:: EXERCISE DESCRIPTION ::
Print every line of text in the material below word for word, and leave out the pictures.

:: INPUT DATA ::

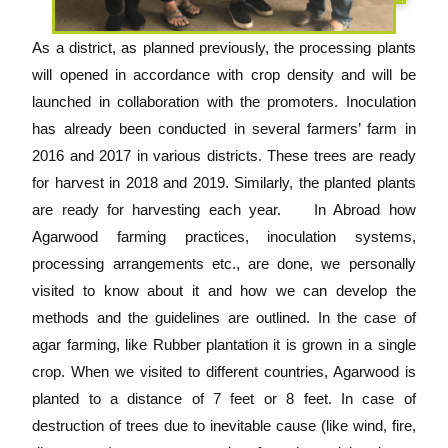
As a district, as planned previously, the processing plants
will opened in accordance with crop density and will be
launched in collaboration with the promoters. Inoculation
has already been conducted in several farmers’ farm in
2016 and 2017 in various districts. These trees are ready
for harvest in 2018 and 2019. Similarly, the planted plants
are ready for harvesting each year. In Abroad how
Agarwood farming practices, inoculation systems,
processing arrangements etc., are done, we personally
visited to know about it and how we can develop the
methods and the guidelines are outlined. In the case of
agar farming, like Rubber plantation it is grown in a single
crop. When we visited to different countries, Agarwood is
planted to a distance of 7 feet or 8 feet. In case of
destruction of trees due to inevitable cause (like wind, fire,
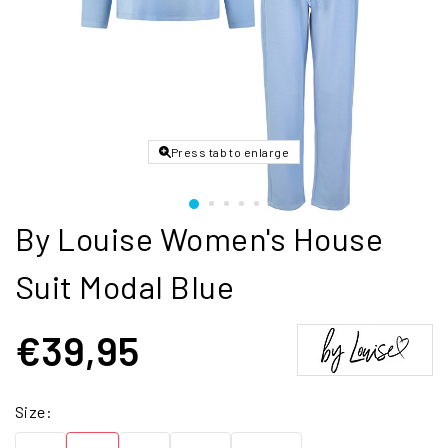
Press tab to enlarge
By Louise Women's House
Suit Modal Blue
€39,95
Size:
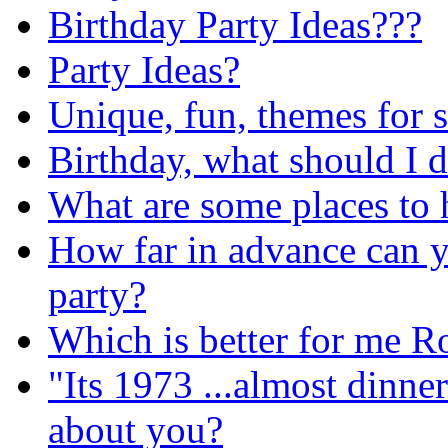
Birthday Party Ideas???
Party Ideas?
Unique, fun, themes for 
Birthday, what should I 
What are some places to h
How far in advance can yo
party?
Which is better for me R
"Its 1973 ...almost dinne
about you?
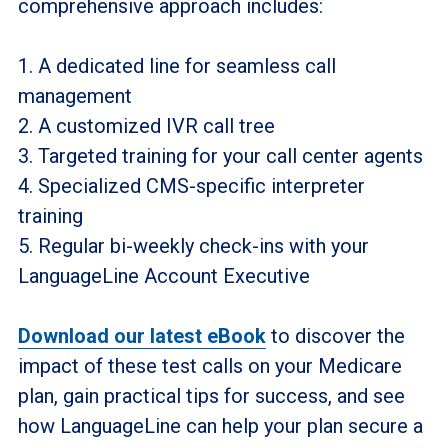
comprehensive approach includes:
1. A dedicated line for seamless call
management
2. A customized IVR call tree
3. Targeted training for your call center agents
4. Specialized CMS-specific interpreter
training
5. Regular bi-weekly check-ins with your
LanguageLine Account Executive
Download our latest eBook
to discover the
impact of these test calls on your Medicare
plan, gain practical tips for success, and see
how LanguageLine can help your plan secure a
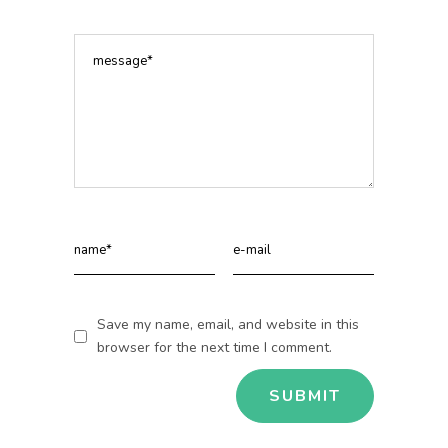
Save my name, email, and website in this
browser for the next time I comment.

:: SOLUTION TO THIS PROBLEM ::
As a district, as planned previously, the processing plants
will opened in accordance with crop density and will be
launched in collaboration with the promoters. Inoculation
has already been conducted in several farmers’ farm in
2016 and 2017 in various districts. These trees are ready
for harvest in 2018 and 2019. Similarly, the planted plants
are ready for harvesting each year. In Abroad how
Agarwood farming practices, inoculation systems,
processing arrangements etc., are done, we personally
visited to know about it and how we can develop the
methods and the guidelines are outlined. In the case of
agar farming, like Rubber plantation it is grown in a single
crop. When we visited to different countries, Agarwood is
planted to a distance of 7 feet or 8 feet. In case of
destruction of trees due to inevitable cause (like wind, fire,
Press tab to enlarge
By Louise Women's House
Suit Modal Blue
€39,95
Size:
Birthday Party Ideas???
Party Ideas?
Unique, fun, themes for 
Birthday, what should I 
What are some places to h
How far in advance can yo
party?
Which is better for me R
"Its 1973 ...almost dinne
about you?
comprehensive approach includes:
1. A dedicated line for seamless call
management
2. A customized IVR call tree
3. Targeted training for your call center agents
4. Specialized CMS-specific interpreter
training
5. Regular bi-weekly check-ins with your
LanguageLine Account Executive
Download our latest eBook
to discover the
impact of these test calls on your Medicare
plan, gain practical tips for success, and see
how LanguageLine can help your plan secure a
Save my name, email, and website in this
browser for the next time I comment.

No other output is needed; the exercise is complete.